The mulberries are in season in June. When I lived outside Philadelphia, I was the only person I knew who ate them. Between here and there, next to sidewalks and on lawns, huge mulberry trees drop their fruit to leave purple splotches on the concrete. The birds and I are the only ones I’ve ever seen eat them. I used to sneak onto lawns, grab as many berries as quickly as I could, and walk down the street with stained fingers and lips.
In Turkey, there are both white and black mulberries. You can buy dried white ones in the stores that sell nuts, dried fruit and leblebe (roasted chick peas. Yum.) There is a very small ice cream shop in Bebek, about the size of a closet, that sells the best black mulberry ice cream. When they’re in season, you can buy mulberries from the markets and even on the street. Since they are fragile, you have to carry them carefully. More than once I have arrived home with a soggy paper bag of mulberry juice.

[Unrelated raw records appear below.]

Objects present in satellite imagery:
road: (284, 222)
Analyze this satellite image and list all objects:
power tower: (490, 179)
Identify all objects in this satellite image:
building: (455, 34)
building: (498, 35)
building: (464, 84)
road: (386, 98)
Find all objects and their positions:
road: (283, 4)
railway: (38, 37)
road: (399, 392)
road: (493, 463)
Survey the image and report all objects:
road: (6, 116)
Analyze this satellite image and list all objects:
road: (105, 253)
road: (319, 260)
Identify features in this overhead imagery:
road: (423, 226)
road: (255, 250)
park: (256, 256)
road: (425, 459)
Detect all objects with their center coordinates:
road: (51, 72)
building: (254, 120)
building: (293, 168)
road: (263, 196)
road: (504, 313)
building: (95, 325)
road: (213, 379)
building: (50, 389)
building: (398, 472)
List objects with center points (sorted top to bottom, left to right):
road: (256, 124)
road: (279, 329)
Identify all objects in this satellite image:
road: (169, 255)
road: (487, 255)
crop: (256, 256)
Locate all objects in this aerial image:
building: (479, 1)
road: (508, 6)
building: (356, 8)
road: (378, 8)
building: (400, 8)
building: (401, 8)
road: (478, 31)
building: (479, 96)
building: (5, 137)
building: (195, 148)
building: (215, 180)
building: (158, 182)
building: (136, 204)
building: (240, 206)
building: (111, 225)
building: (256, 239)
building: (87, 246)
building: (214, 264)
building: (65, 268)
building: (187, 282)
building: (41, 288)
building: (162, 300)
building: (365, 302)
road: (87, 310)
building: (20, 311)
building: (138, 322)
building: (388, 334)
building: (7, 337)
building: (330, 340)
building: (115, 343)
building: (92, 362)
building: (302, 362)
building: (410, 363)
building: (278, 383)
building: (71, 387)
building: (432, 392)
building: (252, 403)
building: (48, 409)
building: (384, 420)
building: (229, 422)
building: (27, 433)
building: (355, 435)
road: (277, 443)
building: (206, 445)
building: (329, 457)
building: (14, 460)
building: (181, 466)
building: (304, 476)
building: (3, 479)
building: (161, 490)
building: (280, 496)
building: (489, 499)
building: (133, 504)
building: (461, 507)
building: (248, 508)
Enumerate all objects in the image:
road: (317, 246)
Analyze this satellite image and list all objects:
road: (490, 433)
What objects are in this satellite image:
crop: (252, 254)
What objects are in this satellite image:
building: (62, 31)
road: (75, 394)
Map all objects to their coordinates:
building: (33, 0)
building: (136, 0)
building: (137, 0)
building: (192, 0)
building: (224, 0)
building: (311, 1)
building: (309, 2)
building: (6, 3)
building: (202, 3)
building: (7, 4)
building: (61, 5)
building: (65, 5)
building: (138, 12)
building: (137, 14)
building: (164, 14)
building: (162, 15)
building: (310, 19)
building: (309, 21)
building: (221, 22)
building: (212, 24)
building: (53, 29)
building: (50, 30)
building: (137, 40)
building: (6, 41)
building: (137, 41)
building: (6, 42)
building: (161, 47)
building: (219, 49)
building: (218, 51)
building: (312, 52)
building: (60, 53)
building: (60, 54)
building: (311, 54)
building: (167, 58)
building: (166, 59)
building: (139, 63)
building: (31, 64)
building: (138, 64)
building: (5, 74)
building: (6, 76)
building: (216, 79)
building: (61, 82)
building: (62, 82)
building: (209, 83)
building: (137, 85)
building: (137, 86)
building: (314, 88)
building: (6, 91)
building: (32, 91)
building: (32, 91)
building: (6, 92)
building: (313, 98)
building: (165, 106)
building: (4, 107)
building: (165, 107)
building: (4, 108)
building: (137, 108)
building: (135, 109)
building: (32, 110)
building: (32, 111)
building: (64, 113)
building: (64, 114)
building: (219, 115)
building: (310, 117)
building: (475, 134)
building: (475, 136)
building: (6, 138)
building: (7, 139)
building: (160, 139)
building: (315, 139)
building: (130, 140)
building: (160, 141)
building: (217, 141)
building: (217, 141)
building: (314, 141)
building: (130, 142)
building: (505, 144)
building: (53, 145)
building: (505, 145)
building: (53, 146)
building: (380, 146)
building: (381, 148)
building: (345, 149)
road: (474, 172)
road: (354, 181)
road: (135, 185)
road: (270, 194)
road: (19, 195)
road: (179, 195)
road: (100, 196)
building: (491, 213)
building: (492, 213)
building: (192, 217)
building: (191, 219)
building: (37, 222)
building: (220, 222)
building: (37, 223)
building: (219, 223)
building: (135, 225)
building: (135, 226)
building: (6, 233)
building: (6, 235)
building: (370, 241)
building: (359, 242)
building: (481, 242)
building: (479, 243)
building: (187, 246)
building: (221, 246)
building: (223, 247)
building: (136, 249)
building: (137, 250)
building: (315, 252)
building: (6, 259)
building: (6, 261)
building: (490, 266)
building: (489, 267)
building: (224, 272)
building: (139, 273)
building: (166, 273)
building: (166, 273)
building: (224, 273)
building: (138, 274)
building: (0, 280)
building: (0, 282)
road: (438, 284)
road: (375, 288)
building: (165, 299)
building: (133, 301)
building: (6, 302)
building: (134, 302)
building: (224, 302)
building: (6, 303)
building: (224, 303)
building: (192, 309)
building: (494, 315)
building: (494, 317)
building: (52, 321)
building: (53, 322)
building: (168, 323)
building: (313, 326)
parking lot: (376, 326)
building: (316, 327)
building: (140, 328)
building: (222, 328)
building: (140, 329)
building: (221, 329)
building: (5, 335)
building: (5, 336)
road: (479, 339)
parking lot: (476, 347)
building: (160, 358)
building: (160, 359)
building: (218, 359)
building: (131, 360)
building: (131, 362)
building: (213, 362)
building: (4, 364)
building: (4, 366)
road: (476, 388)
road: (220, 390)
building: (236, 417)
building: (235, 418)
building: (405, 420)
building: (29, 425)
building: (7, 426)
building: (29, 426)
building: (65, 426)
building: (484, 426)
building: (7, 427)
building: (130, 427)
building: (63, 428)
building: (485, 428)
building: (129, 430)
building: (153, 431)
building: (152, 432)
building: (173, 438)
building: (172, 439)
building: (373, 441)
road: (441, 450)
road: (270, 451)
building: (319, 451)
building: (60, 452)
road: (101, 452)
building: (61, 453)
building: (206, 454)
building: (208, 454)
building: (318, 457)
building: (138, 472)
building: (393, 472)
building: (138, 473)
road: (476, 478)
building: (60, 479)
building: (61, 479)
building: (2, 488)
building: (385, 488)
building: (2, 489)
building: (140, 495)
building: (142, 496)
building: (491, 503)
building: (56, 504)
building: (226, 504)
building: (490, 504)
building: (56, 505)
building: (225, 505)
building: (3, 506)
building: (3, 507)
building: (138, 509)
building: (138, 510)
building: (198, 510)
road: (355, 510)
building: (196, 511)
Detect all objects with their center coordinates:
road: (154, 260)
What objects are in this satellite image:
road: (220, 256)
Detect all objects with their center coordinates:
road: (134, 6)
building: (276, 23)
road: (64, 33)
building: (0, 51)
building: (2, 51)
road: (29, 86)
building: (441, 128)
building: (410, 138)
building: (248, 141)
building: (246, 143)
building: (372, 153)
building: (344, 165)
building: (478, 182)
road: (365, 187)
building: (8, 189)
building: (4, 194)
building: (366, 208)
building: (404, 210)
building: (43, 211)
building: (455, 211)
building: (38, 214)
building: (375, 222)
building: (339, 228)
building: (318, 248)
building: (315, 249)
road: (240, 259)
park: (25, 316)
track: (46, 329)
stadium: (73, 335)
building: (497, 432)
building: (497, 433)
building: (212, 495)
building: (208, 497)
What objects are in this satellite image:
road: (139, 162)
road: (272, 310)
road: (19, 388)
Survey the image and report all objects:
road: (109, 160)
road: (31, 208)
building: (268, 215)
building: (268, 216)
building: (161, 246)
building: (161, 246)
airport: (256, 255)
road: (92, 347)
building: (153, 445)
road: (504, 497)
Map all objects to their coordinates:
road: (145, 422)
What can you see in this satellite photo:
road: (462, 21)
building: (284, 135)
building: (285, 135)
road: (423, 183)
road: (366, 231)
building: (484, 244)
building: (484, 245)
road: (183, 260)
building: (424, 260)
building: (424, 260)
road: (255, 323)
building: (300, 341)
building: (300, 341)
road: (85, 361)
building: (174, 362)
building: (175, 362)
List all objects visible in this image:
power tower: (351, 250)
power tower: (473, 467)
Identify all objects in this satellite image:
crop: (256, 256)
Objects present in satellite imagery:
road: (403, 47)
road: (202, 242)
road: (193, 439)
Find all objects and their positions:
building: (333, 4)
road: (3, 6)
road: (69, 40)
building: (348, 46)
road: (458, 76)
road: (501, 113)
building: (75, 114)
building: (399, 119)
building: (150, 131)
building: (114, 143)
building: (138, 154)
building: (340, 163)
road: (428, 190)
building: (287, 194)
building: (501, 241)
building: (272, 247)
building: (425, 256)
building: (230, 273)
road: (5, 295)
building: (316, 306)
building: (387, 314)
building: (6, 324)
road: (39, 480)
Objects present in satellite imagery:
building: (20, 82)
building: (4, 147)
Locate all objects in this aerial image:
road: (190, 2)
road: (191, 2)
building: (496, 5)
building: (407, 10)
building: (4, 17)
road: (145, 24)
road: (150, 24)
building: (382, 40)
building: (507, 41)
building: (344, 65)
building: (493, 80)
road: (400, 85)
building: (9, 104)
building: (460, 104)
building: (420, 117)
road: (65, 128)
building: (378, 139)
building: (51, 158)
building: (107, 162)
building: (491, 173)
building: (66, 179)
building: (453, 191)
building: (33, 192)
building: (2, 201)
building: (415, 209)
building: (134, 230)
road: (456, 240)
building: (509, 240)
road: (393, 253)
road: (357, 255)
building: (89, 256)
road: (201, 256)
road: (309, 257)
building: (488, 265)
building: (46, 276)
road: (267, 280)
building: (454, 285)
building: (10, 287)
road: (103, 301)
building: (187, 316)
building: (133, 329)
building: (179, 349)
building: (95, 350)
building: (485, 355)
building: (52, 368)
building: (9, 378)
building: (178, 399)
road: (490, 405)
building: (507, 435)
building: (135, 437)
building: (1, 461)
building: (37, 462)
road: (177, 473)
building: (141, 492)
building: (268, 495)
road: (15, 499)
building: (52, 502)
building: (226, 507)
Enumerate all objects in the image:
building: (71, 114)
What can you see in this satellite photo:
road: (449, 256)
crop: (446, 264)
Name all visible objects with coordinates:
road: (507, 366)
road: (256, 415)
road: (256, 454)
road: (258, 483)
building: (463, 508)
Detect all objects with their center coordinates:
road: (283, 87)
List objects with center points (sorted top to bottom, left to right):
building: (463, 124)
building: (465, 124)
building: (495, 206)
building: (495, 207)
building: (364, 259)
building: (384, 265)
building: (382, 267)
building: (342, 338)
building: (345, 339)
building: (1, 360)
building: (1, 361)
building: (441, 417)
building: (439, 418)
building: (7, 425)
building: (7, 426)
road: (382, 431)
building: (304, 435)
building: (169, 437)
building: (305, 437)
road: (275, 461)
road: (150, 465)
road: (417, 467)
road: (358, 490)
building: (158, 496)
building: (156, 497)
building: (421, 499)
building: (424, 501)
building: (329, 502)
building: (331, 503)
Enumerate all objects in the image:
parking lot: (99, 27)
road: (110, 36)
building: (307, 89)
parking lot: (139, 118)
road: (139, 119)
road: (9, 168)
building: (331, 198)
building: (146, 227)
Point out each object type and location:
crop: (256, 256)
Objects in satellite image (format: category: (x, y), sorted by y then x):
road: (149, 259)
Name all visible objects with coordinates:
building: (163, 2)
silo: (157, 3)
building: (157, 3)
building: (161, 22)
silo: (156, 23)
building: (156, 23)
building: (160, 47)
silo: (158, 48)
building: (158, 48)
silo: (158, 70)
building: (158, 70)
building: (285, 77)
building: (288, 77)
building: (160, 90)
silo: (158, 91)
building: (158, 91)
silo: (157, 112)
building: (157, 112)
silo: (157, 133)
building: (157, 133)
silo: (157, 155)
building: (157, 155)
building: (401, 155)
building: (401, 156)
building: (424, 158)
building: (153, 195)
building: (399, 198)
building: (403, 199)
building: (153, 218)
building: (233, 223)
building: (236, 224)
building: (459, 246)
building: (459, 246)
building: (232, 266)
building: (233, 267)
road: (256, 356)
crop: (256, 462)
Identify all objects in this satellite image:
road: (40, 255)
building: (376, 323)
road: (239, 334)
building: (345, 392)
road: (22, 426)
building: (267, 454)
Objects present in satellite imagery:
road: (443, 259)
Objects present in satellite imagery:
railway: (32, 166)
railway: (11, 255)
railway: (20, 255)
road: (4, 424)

Between my apartment and work, there are several white mulberry trees. The fruit is not too sweet and very refreshing. Every day, I stop and eat them. I pull the branches to reach as many as I can. More often than not, the perfectly ripe ones drop to the blacktop before I can pick them. Sometimes, I interrupt another person guiltily involved in the same sport. Sometimes we ignore each other, at other times we help each other. I’ll pull the branches and point while a stranger picks the fruit. Then we give each other moist towellettes from the bottom of our handbags and say “thank you.” (Always have a packet of moist towellettes handy, especially in the summer heat.)
The ripest, plumpest and juiciest berries, the size of half of my thumb, are always out of my reach towards the top of the tree. They taunt me.